Text provided –
=== Begin Enclosure ===

We will use **HitRate** (HR) и **Mean Reciprocal Rank** (MRR).  We will also compute **Coverage** (Cov) to evaluate the diversity of recommendations

*Note*: In the case of a single holdout item per user the latter coincides with the Average Reciprocal HitRate (ARHR) and Mean Average Precision (MAP).

$$
\text{HR} = \frac{1}{\text{\# test users}} \sum_{\text{test users}}{hit}, \quad
$$

$$
hit = 
\begin{gather*}
\begin{cases}
  1 & \text{if holdout item in top-$n$ recommendations,}\\    
  0 & \text{otherwise.}
\end{cases}
\end{gather*}
$$

$$
\text{MRR} = \frac{1}{\text{\# test users}} \sum_{\text{test users}}{\frac{1}{\text{hit rank}}}
$$

$$
\text{Cov} = \frac{\text{\# unique recommendations}}{\text{\# items in catalogue}}
$$

In [None]:
def topn_recommendations(scores, topn=10):
    recommendations = np.apply_along_axis(topidx, 1, scores, topn)

=== End Enclosure ===

Data –

=== Begin Enclosure ===

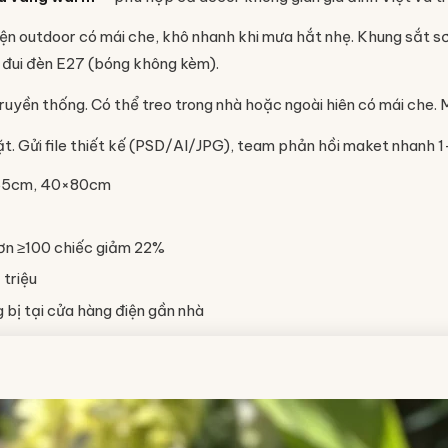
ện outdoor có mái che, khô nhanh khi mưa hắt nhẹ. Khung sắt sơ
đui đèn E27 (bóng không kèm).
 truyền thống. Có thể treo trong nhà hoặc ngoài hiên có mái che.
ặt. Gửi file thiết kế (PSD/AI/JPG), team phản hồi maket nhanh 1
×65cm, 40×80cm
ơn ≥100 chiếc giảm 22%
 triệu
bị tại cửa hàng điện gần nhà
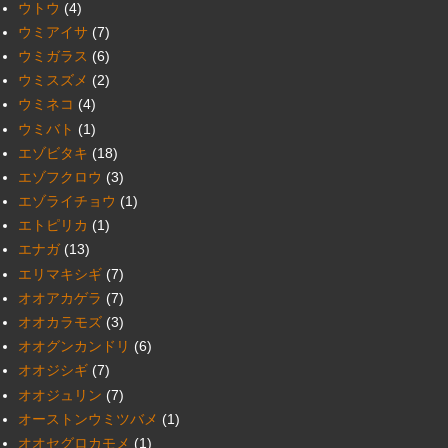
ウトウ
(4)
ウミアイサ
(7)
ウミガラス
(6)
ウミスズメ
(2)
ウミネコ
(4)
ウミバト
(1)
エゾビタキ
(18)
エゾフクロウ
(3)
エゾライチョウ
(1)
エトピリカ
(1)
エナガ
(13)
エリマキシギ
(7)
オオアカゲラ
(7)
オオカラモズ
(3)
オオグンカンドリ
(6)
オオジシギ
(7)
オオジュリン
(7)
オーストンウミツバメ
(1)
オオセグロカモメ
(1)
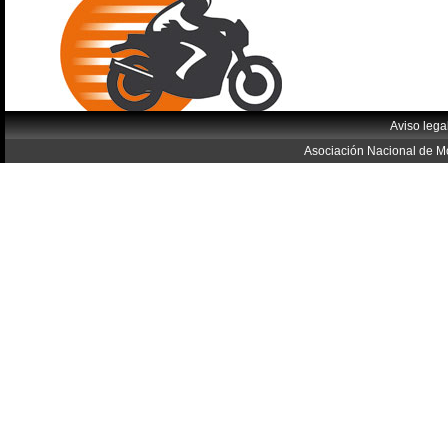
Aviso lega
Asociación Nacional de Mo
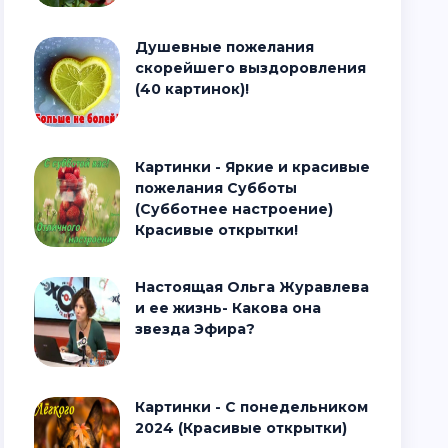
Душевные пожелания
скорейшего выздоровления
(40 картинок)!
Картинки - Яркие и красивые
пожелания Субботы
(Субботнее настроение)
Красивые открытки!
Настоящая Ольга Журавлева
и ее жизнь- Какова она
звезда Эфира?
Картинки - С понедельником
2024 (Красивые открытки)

=== End Enclosure ===

What the task asks – Continue the recommendation-metrics notebook above from the point where it stops.

Answer space –
    return recommendations


def topidx(a, topn):
    parted = np.argpartition(a, -topn)[-topn:]
    return parted[np.argsort(-a[parted])]

In [None]:
def downvote_seen_items(scores, data, data_description):
    assert isinstance(scores, np.ndarray), 'Scores must be a dense numpy array!'
    itemid = data_description['items']
    userid = data_description['users']
    # get indices of observed data, corresponding to scores array
    # we need to provide correct mapping of rows in scores array into
    # the corresponding user index (which is assumed to be sorted)
    row_idx, test_users = pd.factorize(data[userid], sort=True)
    assert len(test_users) == scores.shape[0]
    col_idx = data[itemid].values
    # downvote scores at the corresponding positions
    scores[row_idx, col_idx] = scores.min() - 1

In [None]:
def model_evaluate(recommended_items, holdout, holdout_description, topn=10):
    itemid = holdout_description['items']
    holdout_items = holdout[itemid].values
    assert recommended_items.shape[0] == len(holdout_items)
    hits_mask = recommended_items[:, :topn] == holdout_items.reshape(-1, 1)
    # HR calculation
    hr = ...
    # MRR calculation
    n_test_users = recommended_items.shape[0]
    hit_rank = np.where(hits_mask)[1] + 1.0
    mrr = ...
    # coverage calculation
    n_items = holdout_description['n_items']
    cov = ...
    return {'hr':hr, 'mrr':mrr, 'cov':cov}

In [None]:
def build_evaluate_model(Model, model_config, data_dict, data_description):
    '''
    Builds the model and calculates metric using the holdout set.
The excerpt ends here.